Google is looking to cultivate innovation in some of the more obscure tech markets in the North America. It announced on Wednesday a program that would expand Google’s community ties and outreach in seven large tech hub co-working facilities in the U.S. and Canada.
Chicago, Denver and Waterloo, Canada, aren’t exactly tech backwaters, but they aren’t Silicon Valley, San Francisco or New York City either. In some cases — such as Motorola’s hometown Chicago — Google already has a major presence in these cities. But the idea is for Google to have a more direct involvement in the working facilities, accelerators and incubators that are seeding these cities’ nascent startup scenes.

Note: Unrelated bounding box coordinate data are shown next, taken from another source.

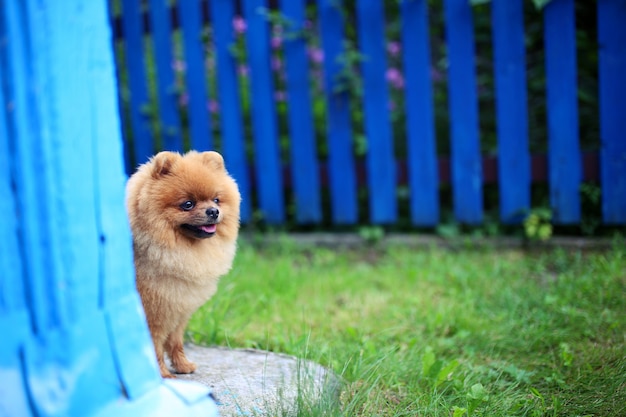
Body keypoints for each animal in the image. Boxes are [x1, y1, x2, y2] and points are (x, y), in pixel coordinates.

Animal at [125, 150, 240, 376]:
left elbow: (175, 341)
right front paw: (162, 374)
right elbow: (155, 345)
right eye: (188, 204)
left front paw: (183, 366)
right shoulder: (153, 314)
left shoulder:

We started Google for Entrepreneurs to help foster entrepreneurship in communities around the world. Through our work in more than 100 countries, we’ve been incredibly impressed with the catalyzing impact that tech hubs have had: helping startups grow, and creating jobs in local communities in the process. So today we’re announcing a Tech Hub Network with seven partners, initially located in North America. 1871 (Chicago), American Underground (Durham), Coco (Minneapolis), Communitech (Waterloo), Galvanize (Denver), Grand Circus (Detroit) and Nashville Entrepreneur Center (Nashville) are all top notch spaces fueling entrepreneurship. We believe these hubs have pioneered a new approach to launching a business, and it’s our mission to help support them.
Each Tech Hub will become an official Google partner, receiving financial support from the company and an on-site Google employee, who will act as liason between the search giant and the local tech community. Though Google didn’t give any details on what level of financial contribution it would provide to these hubs, it did say it would host events and actively work with each hub’s startups on new projects and product development.
Google also hinted that it might take on an incubator or angel funding role in those cities, saying it would help entrepreneurs in these seven cities launch and grow their companies.